1、在kubernetes集群中,pod之间需要通信,需要使用service,所以先编写一个kubernetes的yaml文件dingtalk-webhook.yaml。

apiVersion: apps/v1
kind: Deployment
metadata:
  name: webhook-dingtalk
  namespace: monitoring
spec:
  selector:
    matchLabels:
      app: dingtalk
  replicas: 1
  template:
    metadata:
      labels:
        app: dingtalk
    spec:
      restartPolicy: Always
      containers:
      - name: dingtalk
        image: timonwong/prometheus-webhook-dingtalk:v1.4.0
        imagePullPolicy: IfNotPresent
        args:
          - '--web.enable-ui'
          - '--web.enable-lifecycle'
          - '--config.file=/config/config.yaml'
        ports:
        - containerPort: 8060
          protocol: TCP
        volumeMounts:
        - mountPath: "/config"
          name: dingtalk-volume
        resources:
          limits:
            cpu: 100m
            memory: 100Mi
          requests:
            cpu: 100m
            memory: 100Mi
      volumes:
      - name: dingtalk-volume
        persistentVolumeClaim:
          claimName: dingding-pvc
---
apiVersion: v1
kind: Service
metadata:
  name: webhook-dingtalk
  namespace: monitoring
spec:
  ports:
  - port: 80
    protocol: TCP
    targetPort: 8060
  selector:
    app: dingtalk
  sessionAffinity: None

1.1、第一种方式通过数据持久化,把配置文件config.yaml和报警模板放在了共享存储里面,这样webhook不管部署到哪台node,都可以读取到配置文件和报警模板。

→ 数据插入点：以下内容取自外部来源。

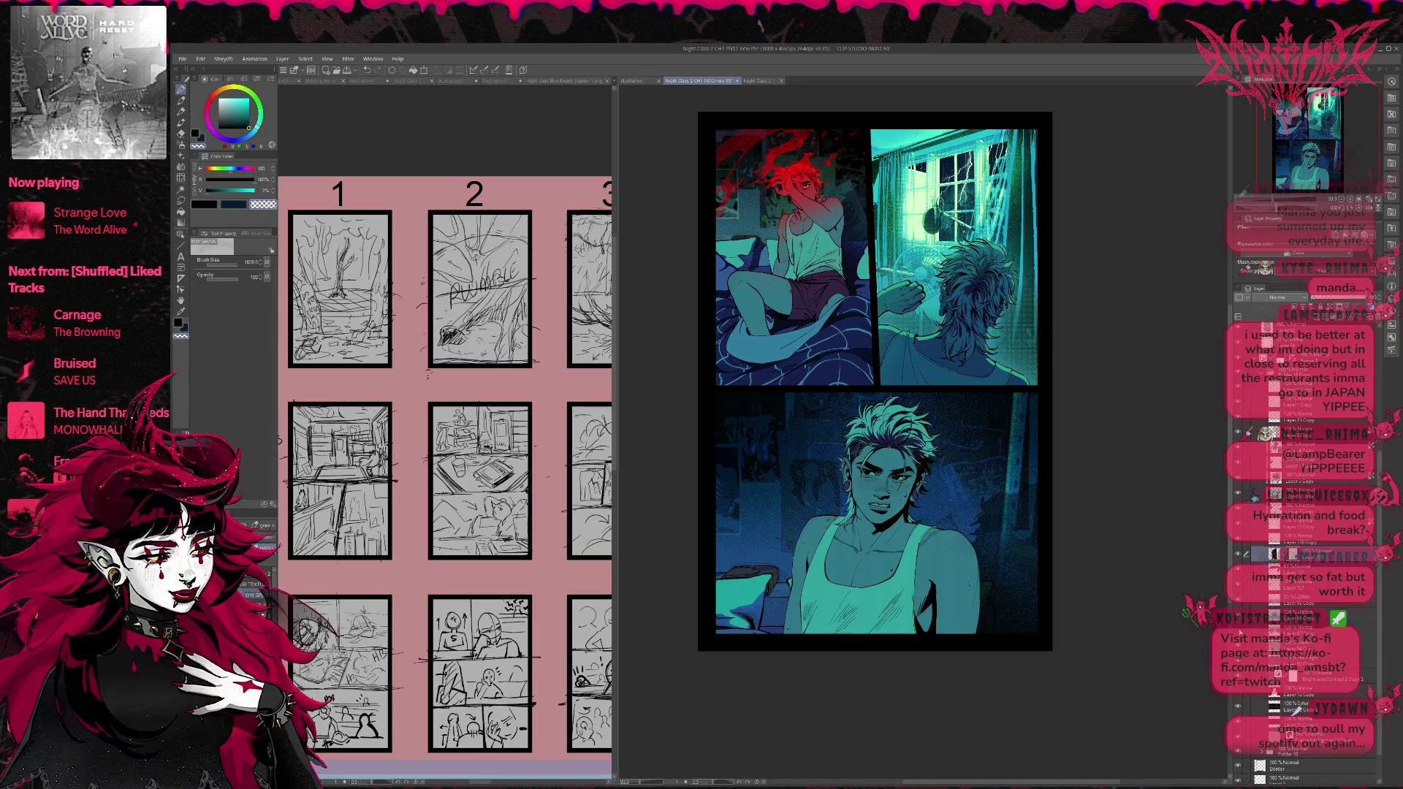
pyautogui.click(1239, 633)
pyautogui.click(1240, 633)
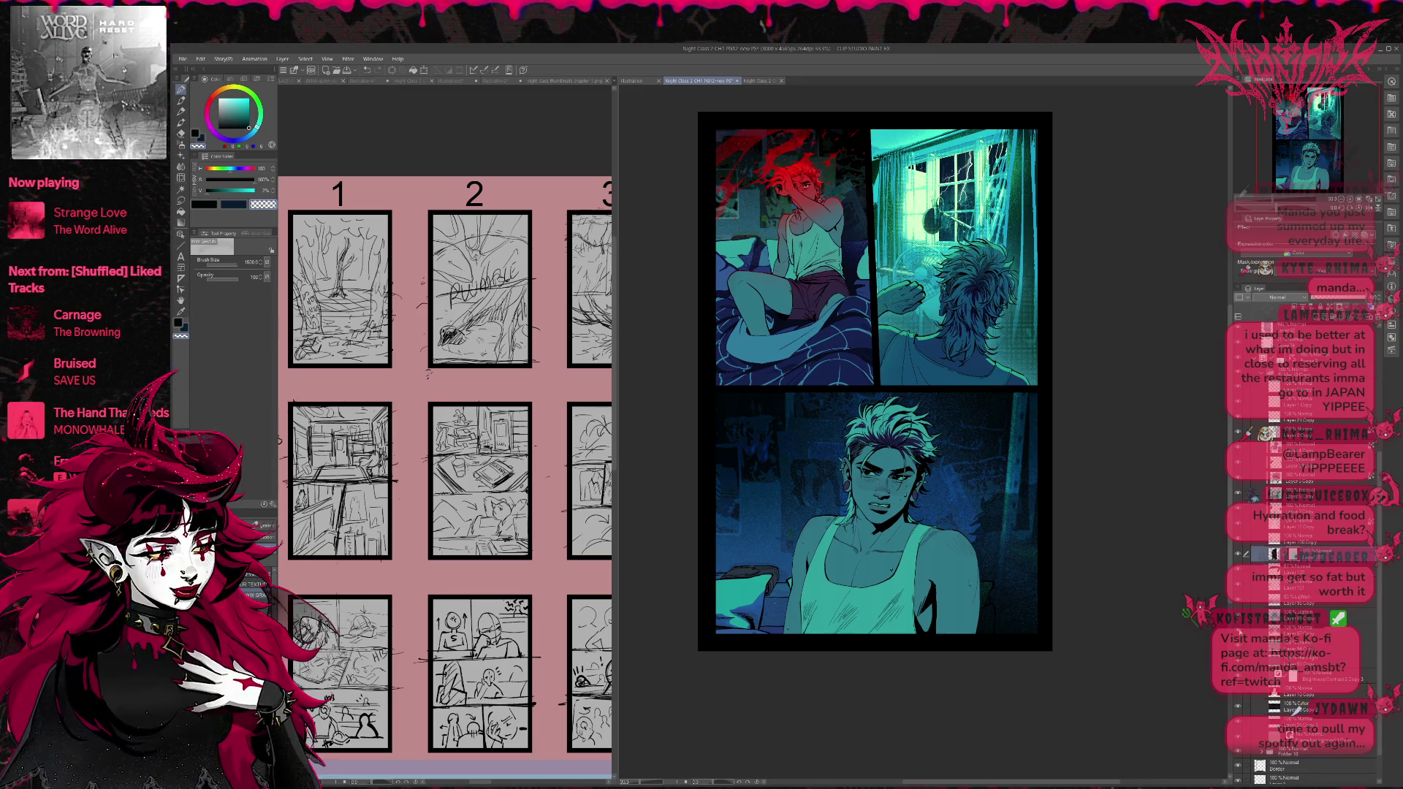
pyautogui.click(1300, 632)
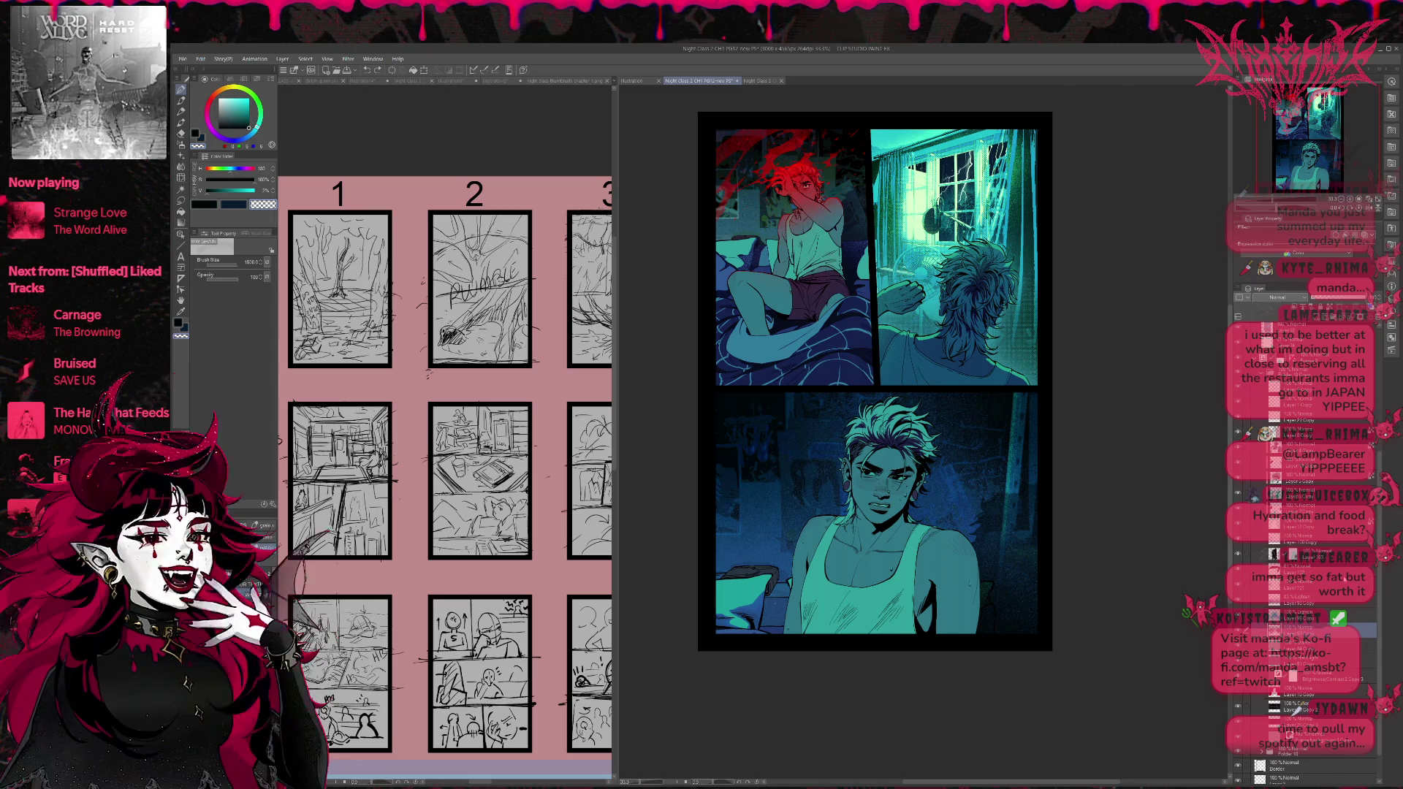
pyautogui.click(1311, 571)
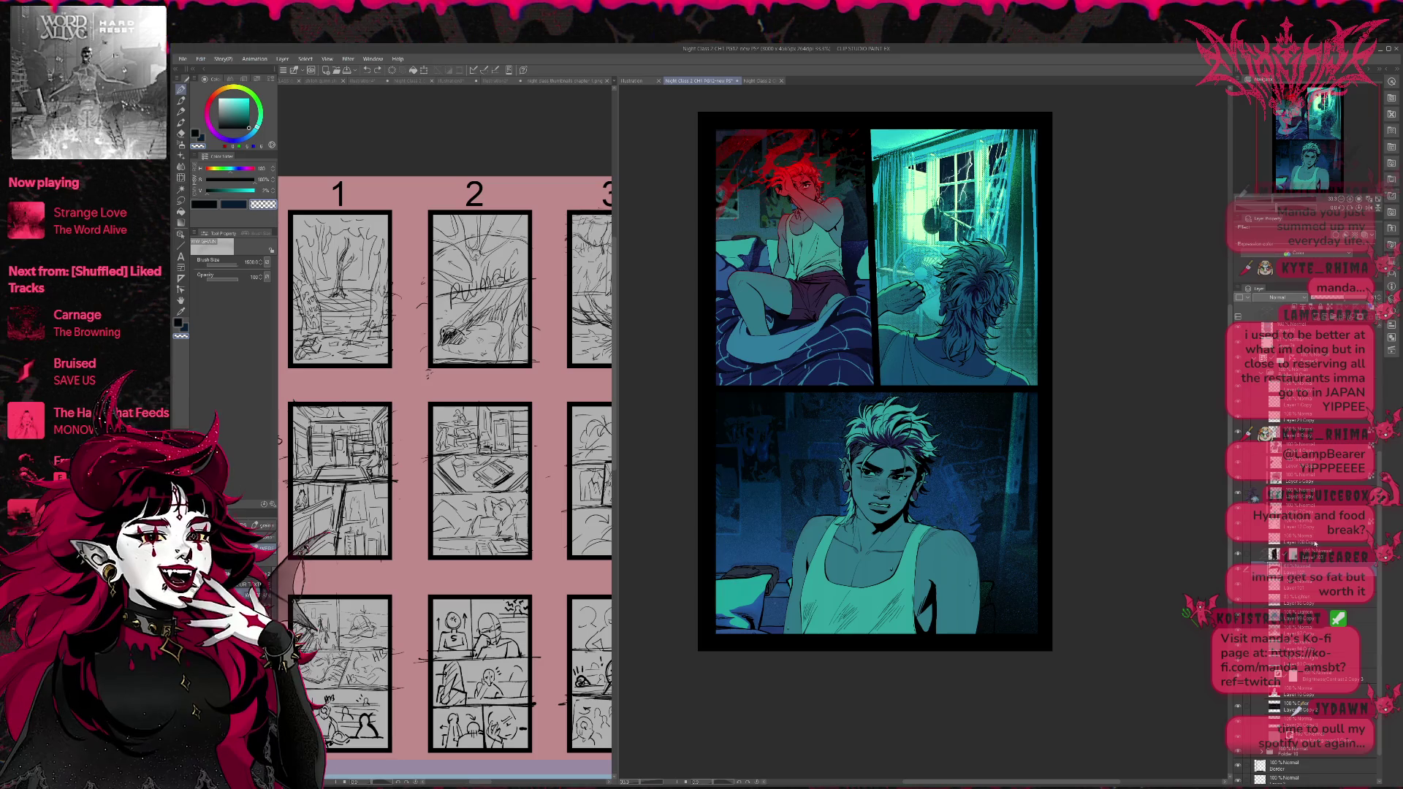
pyautogui.click(1240, 544)
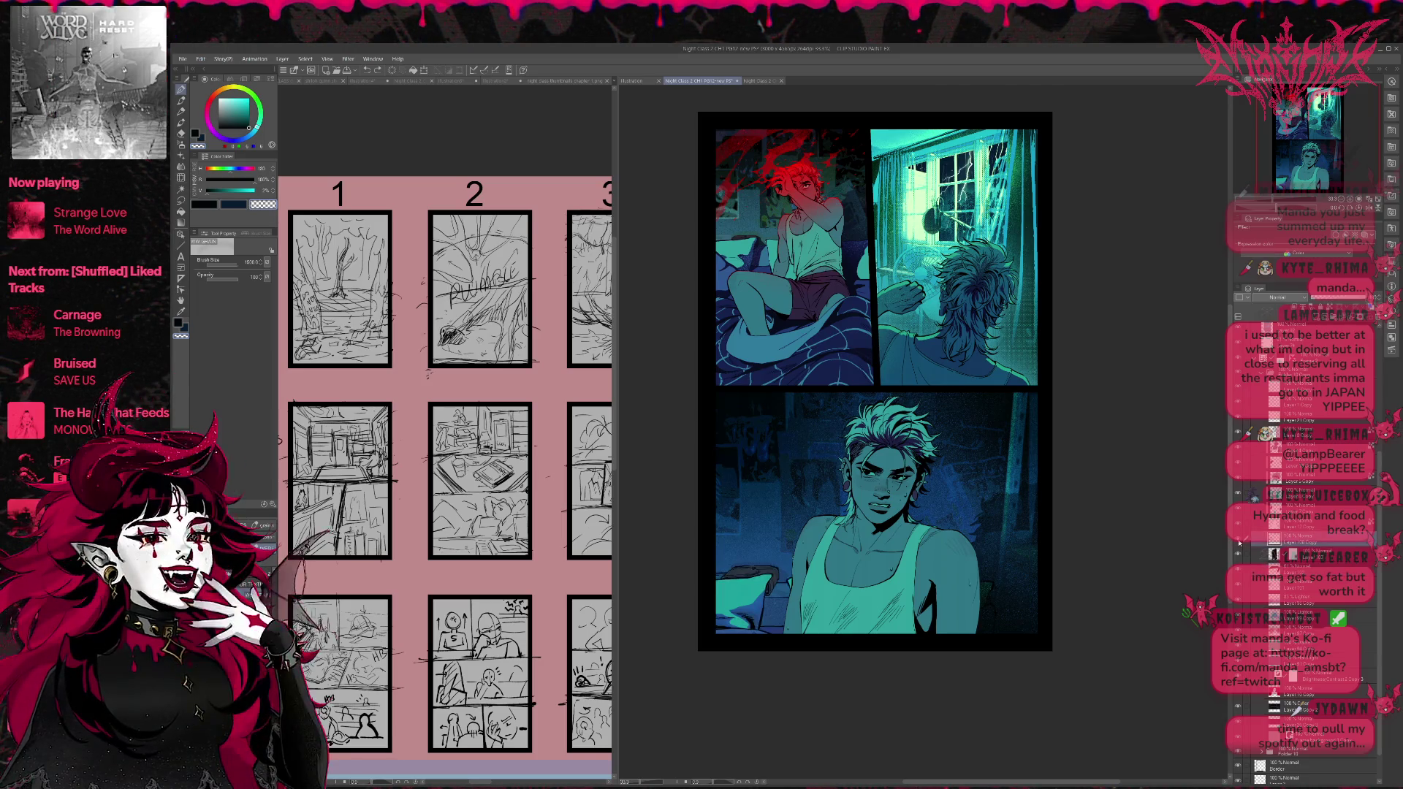
pyautogui.click(1241, 554)
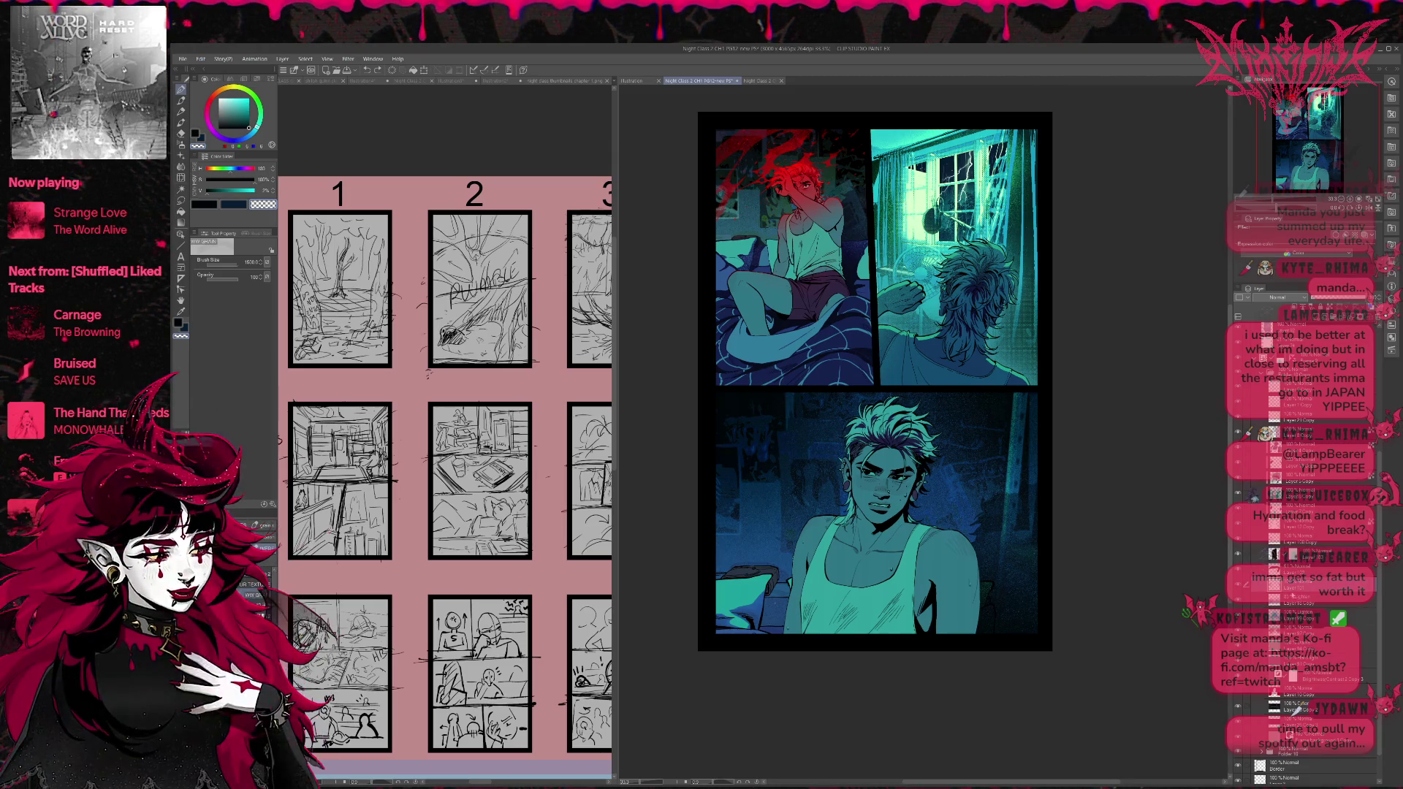
pyautogui.click(1289, 542)
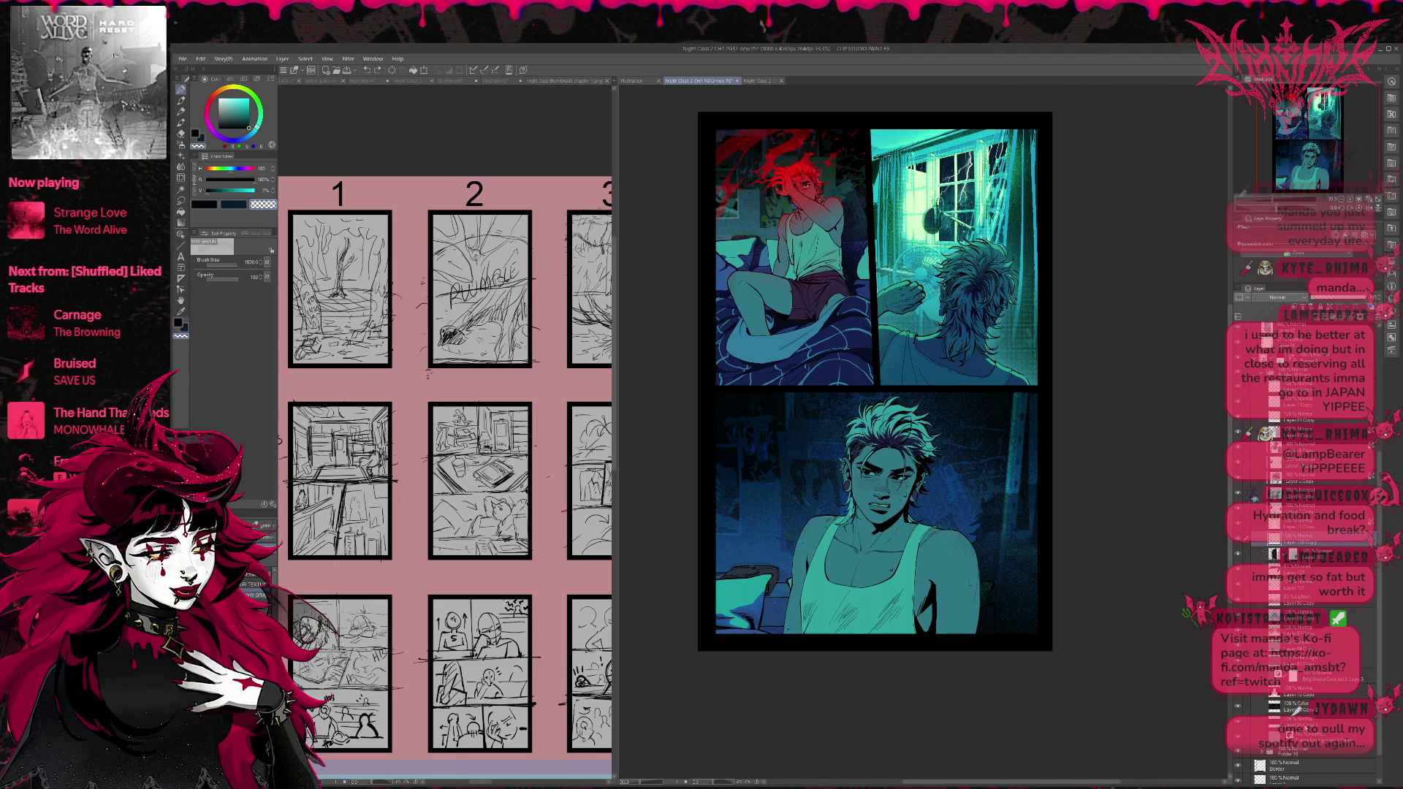
pyautogui.keyDown('ctrl'); pyautogui.click(1330, 545); pyautogui.keyUp('ctrl')
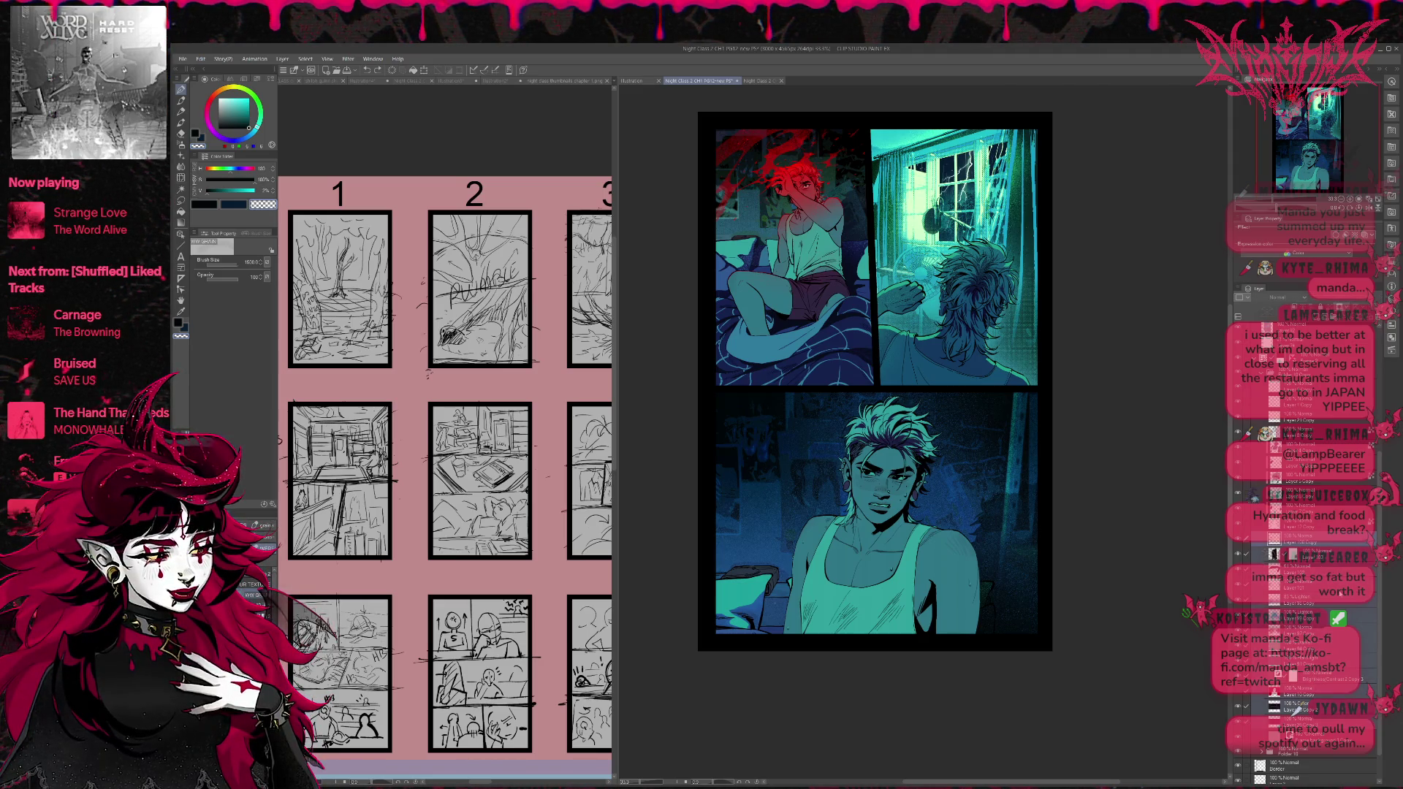
pyautogui.press('ctrl+g')
# Try different opacities on the bottom panel's layer, settling on a darker, more saturated look.
pyautogui.click(1267, 543)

怎么通过NFS让数据持久化可以参考文档《Kubernetes使用StorageClass动态生成NFS类型的PV》。

dingding-pvc.yaml 

# cat dingding-pvc.yaml 
kind: PersistentVolumeClaim
apiVersion: v1
metadata:
  name: dingding-pvc
  annotations:
    volume.beta.kubernetes.io/storage-class: "nfs-client"
  namespace: monitoring
spec:
  accessModes:
    - ReadWriteMany
  resources:
    requests:
      storage: 50Mi

配置文件config.yaml:

templates:
  - /config/template.tmpl
targets:
  webhook1:
    url: https://oapi.dingtalk.com/robot/send?access_token=替换成自己的钉钉机器人token

报警模板template.tmpl:

{{ define "ding.link.title" }}[监控报警]{{ end }}
{{ define "ding.link.content" -}}
{{- if gt (len .Alerts.Firing) 0 -}}
  {{ range $i, $alert := .Alerts.Firing }}
    [告警项目]:{{ index $alert.Labels "alertname" }}
    [告警实例]:{{ index $alert.Labels "instance" }}
    [告警级别]:{{ index $alert.Labels "severity" }}
    [告警阀值]:{{ index $alert.Annotations "value" }}
    [告警详情]:{{ index $alert.Annotations "description" }}
    [触发时间]:{{ (.StartsAt.Add 28800e9).Format "2006-01-02 15:04:05" }}
  {{ end }}{{- end }}
{{- if gt (len .Alerts.Resolved) 0 -}}
  {{ range $i, $alert := .Alerts.Resolved }}
    [项目]:{{ index $alert.Labels "alertname" }}
    [实例]:{{ index $alert.Labels "instance" }}
    [状态]:恢复正常
    [开始]:{{ (.StartsAt.Add 28800e9).Format "2006-01-02 15:04:05" }}
    [恢复]:{{ (.EndsAt.Add 28800e9).Format "2006-01-02 15:04:05" }}
  {{ end }}{{- end }}
{{- end }}

可以根据自己的喜欢自己修改模板,“.EndsAt.Add 28800e9”是UTC时间+8小时,因为prometheus和alertmanager默认都是使用的UTC时间,另外需要把这两个文件的属主和属组设置成65534,不然webhook容器没有权限访问这两个文件。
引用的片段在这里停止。